┌─ BLOC DE TEXTE
Dans le cadre de son Pacte vert, la Commission a proposé le 11 mars dernier un nouveau plan sur l’économie circulaire. Dans ce document, l’accent est mis sur la conception et la production des produits durables, dans le but de garantir que les ressources utilisées restent dans l’économie de l’UE le plus longtemps possible.

Selon le Plan, dans le domaine des équipements électriques et électroniques, des initiatives, permettront de fournir des équipements plus durables et d’améliorer la collecte et le traitement des DEE sans que ces initiatives soient précisées à ce stade.

Les mesures proposées dans le cadre du Plan comprennent des règlementations sur les équipements électroniques, tels que les téléphones mobiles, les tablettes et les ordinateurs portables afin de les rendre réparables, recyclables, réutilisables ou évolutifs.

Ainsi, la Commission veut introduire un droit de réparation qui inclut les logiciels dépassés. En l’occurrence, il doit permettre aux smartphones, tablettes et ordinateurs de rester fonctionnels plus longtemps avant d’être recyclés. Ce qui ne sera pas du goût de tout le monde : Apple s’oppose avec vigueur aux tentatives législatives qui essaient d’instituer un tel droit à la réparation aux États-Unis.

La Commission envisage notamment de mettre en place de nouveaux droits concernant la disponibilité des pièces de rechange ou l’accès aux réparations ainsi qu’au service de mise à niveau. Les chargeurs devraient également être réglementés pour améliorer leur durabilité et le plan présente l’idée d’introduire un chargeur commun pour tous les équipements.

Le système européen actuel pour la reprise et la vente des vieux appareils électriques devrait également être amélioré. Et enfin, la législation de l’UE sur la restriction des substances dangereuses contenues dans les équipements devrait être révisée.

Pistes d’action

De nombreuses possibilités existent pour réduire la pollution de l’univers numérique, tant pour les Etats et les producteurs que pour les consommateurs.

Le cabinet GreenIT propose par exemple de réduire le nombre d’écrans plats en les remplaçant par d’autres dispositifs d’affichage tels que des lunettes de réalité virtuelle ou des vidéos projecteurs LED. Le cabinet français recommande également de réduire le nombre d’objects connectés qui, à la vitesse actuelle, devrait augementer considérablement d’ici 2025. Pour réduire la surconsommation d’appareils, les pouvoirs publics peuvent agir en interdisant par exemple les offres de réengagement contre des équipements offerts.
└─
### CONSIGNE 1
D'après le texte sur l'économie circulaire, à quelle date la Commission a-t-elle proposé son nouveau plan ?
### CONSIGNE 2
Reproduisez à l'identique le passage du texte sur l'économie circulaire, depuis "Selon le Plan, dans" jusqu'à "à ce stade.".
┌─ DONNÉES EXTRAITES
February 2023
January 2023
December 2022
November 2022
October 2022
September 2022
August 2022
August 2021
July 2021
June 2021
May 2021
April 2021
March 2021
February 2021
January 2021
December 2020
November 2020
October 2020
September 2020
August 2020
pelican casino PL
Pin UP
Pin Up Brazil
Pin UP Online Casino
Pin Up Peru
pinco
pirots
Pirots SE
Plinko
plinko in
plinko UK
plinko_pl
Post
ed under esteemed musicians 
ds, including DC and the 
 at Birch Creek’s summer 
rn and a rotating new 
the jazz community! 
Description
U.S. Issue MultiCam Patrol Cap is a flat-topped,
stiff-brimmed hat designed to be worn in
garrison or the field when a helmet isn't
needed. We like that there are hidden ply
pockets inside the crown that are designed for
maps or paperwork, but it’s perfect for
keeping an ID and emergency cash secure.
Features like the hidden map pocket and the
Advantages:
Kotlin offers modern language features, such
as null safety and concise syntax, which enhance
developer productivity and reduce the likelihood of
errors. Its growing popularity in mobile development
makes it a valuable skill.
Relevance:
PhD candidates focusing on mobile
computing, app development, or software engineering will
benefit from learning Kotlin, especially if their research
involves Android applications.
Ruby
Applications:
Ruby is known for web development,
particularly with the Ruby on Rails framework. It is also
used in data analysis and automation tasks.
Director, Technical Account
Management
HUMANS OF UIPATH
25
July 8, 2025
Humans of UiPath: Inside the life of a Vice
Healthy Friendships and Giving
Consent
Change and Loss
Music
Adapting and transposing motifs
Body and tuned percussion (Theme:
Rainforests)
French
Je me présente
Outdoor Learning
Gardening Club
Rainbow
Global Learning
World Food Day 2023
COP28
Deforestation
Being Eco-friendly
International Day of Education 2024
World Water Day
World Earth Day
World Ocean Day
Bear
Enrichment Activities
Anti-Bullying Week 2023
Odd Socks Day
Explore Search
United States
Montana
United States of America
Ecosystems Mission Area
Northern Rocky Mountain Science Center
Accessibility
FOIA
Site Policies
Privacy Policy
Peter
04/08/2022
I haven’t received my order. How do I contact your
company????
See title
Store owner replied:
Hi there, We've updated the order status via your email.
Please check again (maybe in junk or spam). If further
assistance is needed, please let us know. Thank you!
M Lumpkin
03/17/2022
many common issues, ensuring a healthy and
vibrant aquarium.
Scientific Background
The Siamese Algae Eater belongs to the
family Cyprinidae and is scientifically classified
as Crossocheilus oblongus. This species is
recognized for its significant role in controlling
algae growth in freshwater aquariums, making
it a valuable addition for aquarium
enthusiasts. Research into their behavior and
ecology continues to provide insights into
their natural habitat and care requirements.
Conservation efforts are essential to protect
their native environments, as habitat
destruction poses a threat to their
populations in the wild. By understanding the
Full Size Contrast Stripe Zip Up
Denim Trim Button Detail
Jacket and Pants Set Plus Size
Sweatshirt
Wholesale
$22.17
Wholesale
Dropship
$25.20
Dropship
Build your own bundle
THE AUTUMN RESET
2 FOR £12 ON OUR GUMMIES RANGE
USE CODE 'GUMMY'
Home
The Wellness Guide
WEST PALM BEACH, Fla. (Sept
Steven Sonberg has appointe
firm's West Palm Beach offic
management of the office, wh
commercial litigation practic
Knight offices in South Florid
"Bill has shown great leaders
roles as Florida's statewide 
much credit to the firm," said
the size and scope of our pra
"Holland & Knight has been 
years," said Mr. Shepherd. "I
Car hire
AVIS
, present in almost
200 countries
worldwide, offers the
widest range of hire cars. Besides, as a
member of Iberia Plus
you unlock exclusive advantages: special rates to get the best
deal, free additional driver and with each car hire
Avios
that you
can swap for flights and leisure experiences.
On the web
└─
### RÉSULTAT 1
Le 11 mars dernier.

### RÉSULTAT 2
Selon le Plan, dans le domaine des équipements électriques et électroniques, des initiatives, permettront de fournir des équipements plus durables et d’améliorer la collecte et le traitement des DEE sans que ces initiatives soient précisées à ce stade.